Now, this questions goes out to all of you on the job. What size knife do you carry?


----------



## Gil (Jun 15, 1998)

Vino5SJ said:


> Now, this questions goes out to all of you on the job. What size knife do you carry?


Dunno, what ever overpriced knife I bought at Andreas. I think it's 3 1/2 or 4 inches.


----------



## TheFuzz357 (Feb 21, 2003)

Whatever comes with the Leatherman Supertool. It has "both kinds" straight edge and serrated.


----------



## Foxracingmtnridr (Feb 23, 2003)

Vino5SJ said:


> Now, this questions goes out to all of you on the job. What size knife do you carry?

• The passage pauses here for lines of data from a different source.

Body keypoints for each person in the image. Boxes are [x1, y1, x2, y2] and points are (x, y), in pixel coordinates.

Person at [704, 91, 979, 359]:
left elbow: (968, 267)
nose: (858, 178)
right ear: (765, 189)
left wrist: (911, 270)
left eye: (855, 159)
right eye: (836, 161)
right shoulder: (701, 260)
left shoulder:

I carry a Smith and Wesson First Millenium Run S.W.A.T. 
It's like a 3 or 4" blade serrated. all Black. :ninja:

Best knife I've ever had.

Scott unk:


----------



## Irish Wampanoag (Apr 6, 2003)

I was told the size of the knife's blade does not matter if it is a single edged weapon. UNLESS you have been arrested for a crime or stopped in your motor vehicle and are carrying such weapon as difined as ealier stated in 269/10 . I am not sure about town laws. My fellow officer arrested an individual for disorderly, trespassing, resisting arrest and as he did a terry frisk found a folding knife that was single edged on his person. He charged him with 269/10. I dont think he could have carged him with 269/10 unless he arrested him for a crime. "Very Good Topic"


----------



## Irish Wampanoag (Apr 6, 2003)

OPPS Sorry folks did not mean to get of the topis did not see a second page to this!!!


----------